Strengthening the preconditions and weakening post conditions is not at all the same. These conditions have a different nature regardless of how you enforce them.

In many case, you could weaken preconditions or strengthen pre conditions independently, while both may result failed tests cases when reusing super-type tests for the sub-type.

More details

On LSP and contracts

LSP is about promises made in a contract:

  • preconditions need to be fulfilled before the an operation is performed. If you call the operation when they are not met, it doesn't mean that you have to throw exceptions. It just means that the promises of that operation (invariants, post conditions) are no longer guaranteed.
  • postconditions is what must be guaranteed after the operation is performed, provided the preconditions were initially met. If they are not fulfilled, there's something wrong in the code.

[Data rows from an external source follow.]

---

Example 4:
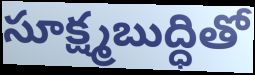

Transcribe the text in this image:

సూక్ష్మబుద్ధితో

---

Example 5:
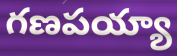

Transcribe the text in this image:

గణపయ్యాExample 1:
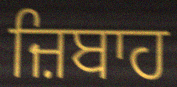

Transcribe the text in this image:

ਜ਼ਿਬਾਹ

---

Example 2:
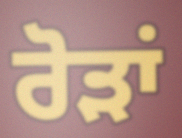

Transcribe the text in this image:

ਰੋੜਾਂ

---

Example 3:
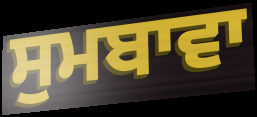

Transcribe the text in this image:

ਸੁਮਬਾਵਾ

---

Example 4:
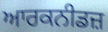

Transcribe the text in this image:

ਆਰਕਨੀਡਜ਼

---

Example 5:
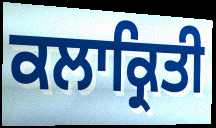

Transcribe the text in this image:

ਕਲਾਕ੍ਰਿਤੀ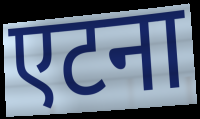
एटना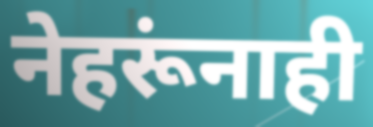
नेहरूंनाही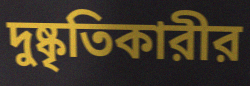
দুষ্কৃতিকারীরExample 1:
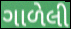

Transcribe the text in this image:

ગાળેલી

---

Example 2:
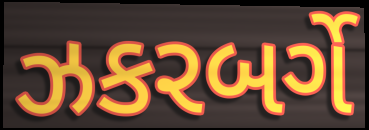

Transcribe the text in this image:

ઝકરબર્ગે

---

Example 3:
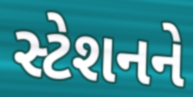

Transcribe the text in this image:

સ્ટેશનને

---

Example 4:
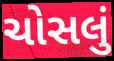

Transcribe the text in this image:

ચોસલું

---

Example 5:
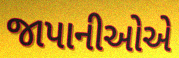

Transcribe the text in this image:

જાપાનીઓએ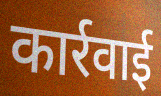
कार्रवाईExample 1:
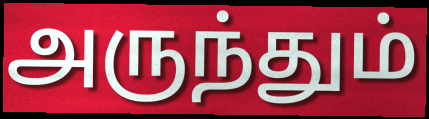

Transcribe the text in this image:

அருந்தும்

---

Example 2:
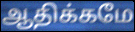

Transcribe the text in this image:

ஆதிக்கமே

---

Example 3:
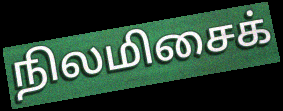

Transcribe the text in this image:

நிலமிசைக்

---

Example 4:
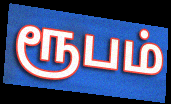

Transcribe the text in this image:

ரூபம்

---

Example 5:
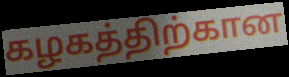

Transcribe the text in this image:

கழகத்திற்கானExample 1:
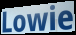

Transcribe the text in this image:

Lowie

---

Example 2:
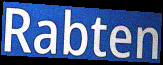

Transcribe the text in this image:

Rabten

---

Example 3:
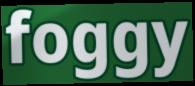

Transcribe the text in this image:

foggy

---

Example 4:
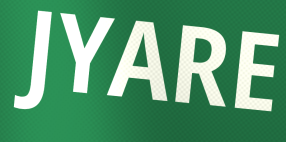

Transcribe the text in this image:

JYARE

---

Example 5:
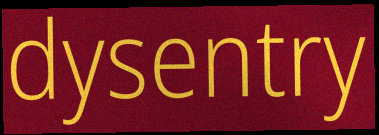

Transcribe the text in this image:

dysentry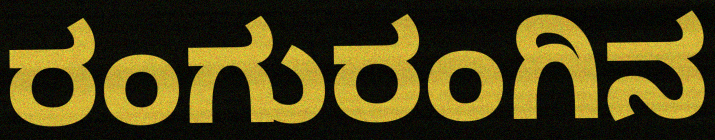
ರಂಗುರಂಗಿನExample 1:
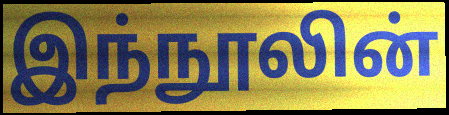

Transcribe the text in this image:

இந்நூலின்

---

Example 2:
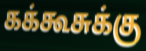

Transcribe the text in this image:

கக்கூசுக்கு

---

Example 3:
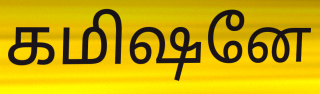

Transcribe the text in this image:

கமிஷனே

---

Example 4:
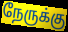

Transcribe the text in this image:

நேருக்கு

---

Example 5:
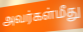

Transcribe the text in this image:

அவர்கள்மீதுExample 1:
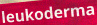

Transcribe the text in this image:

leukoderma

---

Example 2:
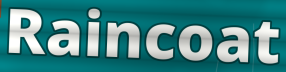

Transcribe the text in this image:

Raincoat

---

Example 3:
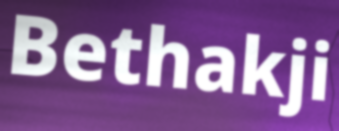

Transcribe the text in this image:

Bethakji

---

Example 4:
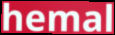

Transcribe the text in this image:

hemal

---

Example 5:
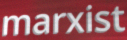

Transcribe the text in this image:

marxist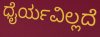
ಧೈರ್ಯವಿಲ್ಲದೆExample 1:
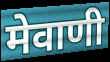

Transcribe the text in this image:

मेवाणी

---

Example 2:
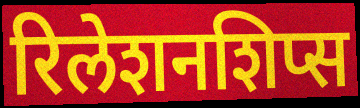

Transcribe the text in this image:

रिलेशनशिप्स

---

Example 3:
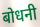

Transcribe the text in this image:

बोधनी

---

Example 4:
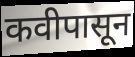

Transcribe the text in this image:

कवीपासून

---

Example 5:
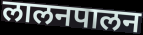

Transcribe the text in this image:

लालनपालनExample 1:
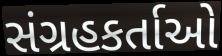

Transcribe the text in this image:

સંગ્રહકર્તાઓ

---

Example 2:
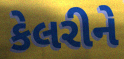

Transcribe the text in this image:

કેલરીને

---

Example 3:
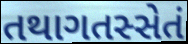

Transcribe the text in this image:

તથાગતસ્સેતં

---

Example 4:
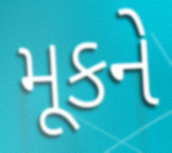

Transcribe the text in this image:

મૂકને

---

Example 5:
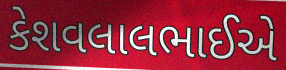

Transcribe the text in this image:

કેશવલાલભાઈએ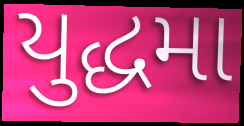
યુદ્ધમા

Contracts are not about exception (and vice-versa)

The pre-/post-conditions do not need to be implemented by the type and its subtype. Adding checks and exceptions (inside the the operations, or outside before/after calling them) is defensive programming.

Throwing may be the sign of a failed pre/post-condition. But an exception could as well be a promised behavior of the contract. For example the following contract would make your subtype LSP compliant without changing anything in the code:

Task::Close() ensures that the task is in a closed state if closing is possible or that an exception TaskCannotBeClosed is thrown.

In this case, in your Task no exception is thrown not because of a different contract but because simpler tasks can alway be closed and hence, no need to throw. And throwing for ProjectTask is no longer a strengthening of preconditions.

Example with independent pre and post conditions.

Take the following pseudo-code, which has unrelated pre and post conditions. Please ignore all the other design and style issues, it's just to illustrate the case:

class Transaction {
  ...
  Money sellProduct (Customer c, Product p, Quantity q) {
       
    if (c.age()<12) // precondition: Customer is aged 12+ 
      throw CustomerTooYoung;

    ... // do something 

    if (valueCashedIn < Money(0.00)) // postcondition: amount cashed-in is >=0
      throw InternalErrorOnValue;
    return valueCashedIn ; 
  }
  ...
}

You would have an LSP infringement by strengthening the precondition if you would have a TransactionDangerousGoods that has a precondition that customer is 18+. Absolutely no impact on postcondition.

You would have an LSP infringement on post-condition, if you would have a Takeback class as subtype of Transaction, if the tackeback would misuse the sellProduct() to return the reimbursed amount as negative value.